→ **Task to carry out**
Output all entries exactly; images excluded.

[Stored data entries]
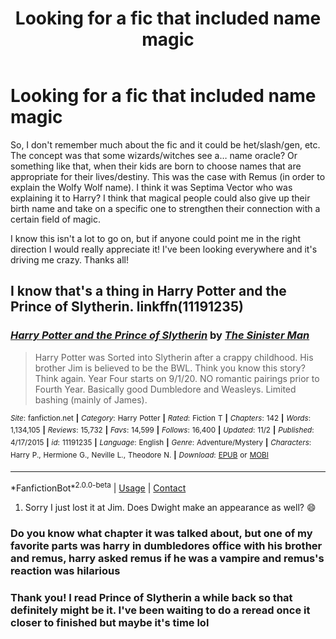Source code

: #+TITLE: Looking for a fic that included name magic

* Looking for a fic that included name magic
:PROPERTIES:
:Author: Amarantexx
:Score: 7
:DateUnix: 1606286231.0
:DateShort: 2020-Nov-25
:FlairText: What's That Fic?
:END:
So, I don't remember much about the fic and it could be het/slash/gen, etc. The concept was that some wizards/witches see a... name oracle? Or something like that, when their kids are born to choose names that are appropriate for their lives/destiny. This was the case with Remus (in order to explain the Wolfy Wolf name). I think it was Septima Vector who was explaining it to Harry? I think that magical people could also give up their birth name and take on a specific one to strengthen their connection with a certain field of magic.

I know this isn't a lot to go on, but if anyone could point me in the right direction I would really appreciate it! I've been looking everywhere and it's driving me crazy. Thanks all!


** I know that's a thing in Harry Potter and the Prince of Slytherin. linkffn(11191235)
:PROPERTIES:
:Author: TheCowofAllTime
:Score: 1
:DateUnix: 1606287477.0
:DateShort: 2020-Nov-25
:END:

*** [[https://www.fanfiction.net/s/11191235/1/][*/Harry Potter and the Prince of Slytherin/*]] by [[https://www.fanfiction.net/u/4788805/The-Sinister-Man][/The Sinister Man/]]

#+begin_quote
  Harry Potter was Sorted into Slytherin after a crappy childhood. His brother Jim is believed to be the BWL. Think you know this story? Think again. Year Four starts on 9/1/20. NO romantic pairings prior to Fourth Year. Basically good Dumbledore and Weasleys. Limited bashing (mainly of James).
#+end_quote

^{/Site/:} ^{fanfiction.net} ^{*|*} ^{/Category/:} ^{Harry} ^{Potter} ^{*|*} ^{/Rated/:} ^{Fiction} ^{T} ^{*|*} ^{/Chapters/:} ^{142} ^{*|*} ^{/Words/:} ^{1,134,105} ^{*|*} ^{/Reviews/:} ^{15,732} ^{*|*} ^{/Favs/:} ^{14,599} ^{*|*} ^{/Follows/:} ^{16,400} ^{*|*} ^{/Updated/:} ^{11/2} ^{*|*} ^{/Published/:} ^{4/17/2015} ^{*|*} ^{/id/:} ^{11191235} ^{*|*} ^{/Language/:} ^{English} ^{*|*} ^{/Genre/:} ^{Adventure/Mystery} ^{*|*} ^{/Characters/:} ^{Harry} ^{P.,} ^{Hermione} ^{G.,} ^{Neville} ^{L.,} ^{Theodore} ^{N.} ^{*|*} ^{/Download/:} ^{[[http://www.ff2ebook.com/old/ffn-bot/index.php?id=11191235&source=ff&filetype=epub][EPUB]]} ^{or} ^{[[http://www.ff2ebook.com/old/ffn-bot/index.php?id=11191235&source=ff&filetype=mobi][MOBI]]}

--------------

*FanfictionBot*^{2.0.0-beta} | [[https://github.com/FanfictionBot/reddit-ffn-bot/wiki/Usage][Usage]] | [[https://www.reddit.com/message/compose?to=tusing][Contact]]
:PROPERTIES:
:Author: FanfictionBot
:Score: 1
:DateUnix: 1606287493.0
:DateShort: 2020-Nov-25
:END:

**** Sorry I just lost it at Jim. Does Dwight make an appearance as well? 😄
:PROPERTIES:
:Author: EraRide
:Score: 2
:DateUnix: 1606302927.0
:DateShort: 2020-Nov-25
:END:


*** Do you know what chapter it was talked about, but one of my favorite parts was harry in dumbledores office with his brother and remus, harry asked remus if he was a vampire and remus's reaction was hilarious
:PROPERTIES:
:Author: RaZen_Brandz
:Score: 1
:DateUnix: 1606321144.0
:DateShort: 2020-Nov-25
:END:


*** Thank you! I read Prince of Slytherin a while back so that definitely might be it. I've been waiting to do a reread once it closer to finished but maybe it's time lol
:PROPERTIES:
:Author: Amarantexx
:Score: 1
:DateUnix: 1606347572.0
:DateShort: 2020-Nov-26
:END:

→ **Response to this task**
Source code

: #+TITLE: Looking for a fic that included name magic

* Looking for a fic that included name magic
:PROPERTIES:
:Author: Amarantexx
:Score: 7
:DateUnix: 1606286231.0
:DateShort: 2020-Nov-25
:FlairText: What's That Fic?
:END:
So, I don't remember much about the fic and it could be het/slash/gen, etc. The concept was that some wizards/witches see a... name oracle? Or something like that, when their kids are born to choose names that are appropriate for their lives/destiny. This was the case with Remus (in order to explain the Wolfy Wolf name). I think it was Septima Vector who was explaining it to Harry? I think that magical people could also give up their birth name and take on a specific one to strengthen their connection with a certain field of magic.

I know this isn't a lot to go on, but if anyone could point me in the right direction I would really appreciate it! I've been looking everywhere and it's driving me crazy. Thanks all!


** I know that's a thing in Harry Potter and the Prince of Slytherin. linkffn(11191235)
:PROPERTIES:
:Author: TheCowofAllTime
:Score: 1
:DateUnix: 1606287477.0
:DateShort: 2020-Nov-25
:END:

*** [[https://www.fanfiction.net/s/11191235/1/][*/Harry Potter and the Prince of Slytherin/*]] by [[https://www.fanfiction.net/u/4788805/The-Sinister-Man][/The Sinister Man/]]

#+begin_quote
  Harry Potter was Sorted into Slytherin after a crappy childhood. His brother Jim is believed to be the BWL. Think you know this story? Think again. Year Four starts on 9/1/20. NO romantic pairings prior to Fourth Year. Basically good Dumbledore and Weasleys. Limited bashing (mainly of James).
#+end_quote

^{/Site/:} ^{fanfiction.net} ^{*|*} ^{/Category/:} ^{Harry} ^{Potter} ^{*|*} ^{/Rated/:} ^{Fiction} ^{T} ^{*|*} ^{/Chapters/:} ^{142} ^{*|*} ^{/Words/:} ^{1,134,105} ^{*|*} ^{/Reviews/:} ^{15,732} ^{*|*} ^{/Favs/:} ^{14,599} ^{*|*} ^{/Follows/:} ^{16,400} ^{*|*} ^{/Updated/:} ^{11/2} ^{*|*} ^{/Published/:} ^{4/17/2015} ^{*|*} ^{/id/:} ^{11191235} ^{*|*} ^{/Language/:} ^{English} ^{*|*} ^{/Genre/:} ^{Adventure/Mystery} ^{*|*} ^{/Characters/:} ^{Harry} ^{P.,} ^{Hermione} ^{G.,} ^{Neville} ^{L.,} ^{Theodore} ^{N.} ^{*|*} ^{/Download/:} ^{[[http://www.ff2ebook.com/old/ffn-bot/index.php?id=11191235&source=ff&filetype=epub][EPUB]]} ^{or} ^{[[http://www.ff2ebook.com/old/ffn-bot/index.php?id=11191235&source=ff&filetype=mobi][MOBI]]}

--------------

*FanfictionBot*^{2.0.0-beta} | [[https://github.com/FanfictionBot/reddit-ffn-bot/wiki/Usage][Usage]] | [[https://www.reddit.com/message/compose?to=tusing][Contact]]
:PROPERTIES:
:Author: FanfictionBot
:Score: 1
:DateUnix: 1606287493.0
:DateShort: 2020-Nov-25
:END:

**** Sorry I just lost it at Jim. Does Dwight make an appearance as well? 😄
:PROPERTIES:
:Author: EraRide
:Score: 2
:DateUnix: 1606302927.0
:DateShort: 2020-Nov-25
:END:


*** Do you know what chapter it was talked about, but one of my favorite parts was harry in dumbledores office with his brother and remus, harry asked remus if he was a vampire and remus's reaction was hilarious
:PROPERTIES:
:Author: RaZen_Brandz
:Score: 1
:DateUnix: 1606321144.0
:DateShort: 2020-Nov-25
:END:


*** Thank you! I read Prince of Slytherin a while back so that definitely might be it. I've been waiting to do a reread once it closer to finished but maybe it's time lol
:PROPERTIES:
:Author: Amarantexx
:Score: 1
:DateUnix: 1606347572.0
:DateShort: 2020-Nov-26
:END:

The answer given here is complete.